Take the data below and filter it for lines containing the word "pixel"; show each line found.

(Stored data)
---

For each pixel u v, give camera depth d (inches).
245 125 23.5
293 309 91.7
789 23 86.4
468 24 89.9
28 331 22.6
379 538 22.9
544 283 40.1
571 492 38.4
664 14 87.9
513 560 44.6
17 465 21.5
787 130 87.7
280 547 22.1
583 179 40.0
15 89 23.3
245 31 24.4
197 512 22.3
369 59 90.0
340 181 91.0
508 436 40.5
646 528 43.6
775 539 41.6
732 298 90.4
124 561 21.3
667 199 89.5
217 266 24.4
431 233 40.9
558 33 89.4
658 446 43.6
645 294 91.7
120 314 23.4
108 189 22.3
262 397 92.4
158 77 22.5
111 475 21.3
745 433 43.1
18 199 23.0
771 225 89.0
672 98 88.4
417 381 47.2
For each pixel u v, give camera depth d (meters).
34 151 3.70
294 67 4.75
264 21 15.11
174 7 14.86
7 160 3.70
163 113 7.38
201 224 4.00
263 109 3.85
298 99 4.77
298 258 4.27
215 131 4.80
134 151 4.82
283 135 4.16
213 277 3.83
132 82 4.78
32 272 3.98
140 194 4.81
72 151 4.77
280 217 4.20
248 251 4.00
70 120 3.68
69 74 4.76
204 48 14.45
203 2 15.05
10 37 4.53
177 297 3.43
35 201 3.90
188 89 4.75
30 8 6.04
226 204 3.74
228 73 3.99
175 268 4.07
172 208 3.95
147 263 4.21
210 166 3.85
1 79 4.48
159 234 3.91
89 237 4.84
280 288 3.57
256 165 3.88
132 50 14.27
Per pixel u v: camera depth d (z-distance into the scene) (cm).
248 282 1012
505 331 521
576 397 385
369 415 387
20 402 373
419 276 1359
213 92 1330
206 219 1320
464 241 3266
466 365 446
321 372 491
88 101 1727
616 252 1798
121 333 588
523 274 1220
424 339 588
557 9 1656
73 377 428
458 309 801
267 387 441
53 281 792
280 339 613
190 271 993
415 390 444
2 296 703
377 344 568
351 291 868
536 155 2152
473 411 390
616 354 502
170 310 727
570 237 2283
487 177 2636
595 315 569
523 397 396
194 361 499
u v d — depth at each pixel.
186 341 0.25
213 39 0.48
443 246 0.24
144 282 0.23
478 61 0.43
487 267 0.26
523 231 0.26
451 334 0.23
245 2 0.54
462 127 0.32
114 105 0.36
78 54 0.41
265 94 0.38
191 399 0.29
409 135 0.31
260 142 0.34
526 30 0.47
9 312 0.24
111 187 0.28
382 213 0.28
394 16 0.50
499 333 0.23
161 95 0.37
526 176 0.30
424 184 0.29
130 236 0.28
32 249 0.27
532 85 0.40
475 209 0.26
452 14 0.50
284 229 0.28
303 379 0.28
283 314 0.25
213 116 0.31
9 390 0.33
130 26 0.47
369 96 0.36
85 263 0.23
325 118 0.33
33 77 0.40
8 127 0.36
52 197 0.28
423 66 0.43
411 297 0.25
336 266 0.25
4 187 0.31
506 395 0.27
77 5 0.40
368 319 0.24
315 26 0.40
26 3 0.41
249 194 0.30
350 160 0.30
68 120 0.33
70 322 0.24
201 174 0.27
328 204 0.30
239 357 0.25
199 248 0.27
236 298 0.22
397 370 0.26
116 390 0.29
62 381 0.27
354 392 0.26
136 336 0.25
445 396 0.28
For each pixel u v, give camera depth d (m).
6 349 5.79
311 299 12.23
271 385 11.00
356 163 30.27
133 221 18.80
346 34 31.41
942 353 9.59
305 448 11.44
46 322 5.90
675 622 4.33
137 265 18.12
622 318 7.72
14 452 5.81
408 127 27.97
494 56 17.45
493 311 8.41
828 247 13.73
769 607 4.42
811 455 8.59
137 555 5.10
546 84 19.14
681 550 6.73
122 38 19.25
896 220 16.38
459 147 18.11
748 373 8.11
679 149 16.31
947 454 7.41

---

» **ANSWER**
For each pixel u v, give camera depth d (inches).
For each pixel u v, give camera depth d (meters).
Per pixel u v: camera depth d (z-distance into the scene) (cm).
u v d — depth at each pixel.
For each pixel u v, give camera depth d (m).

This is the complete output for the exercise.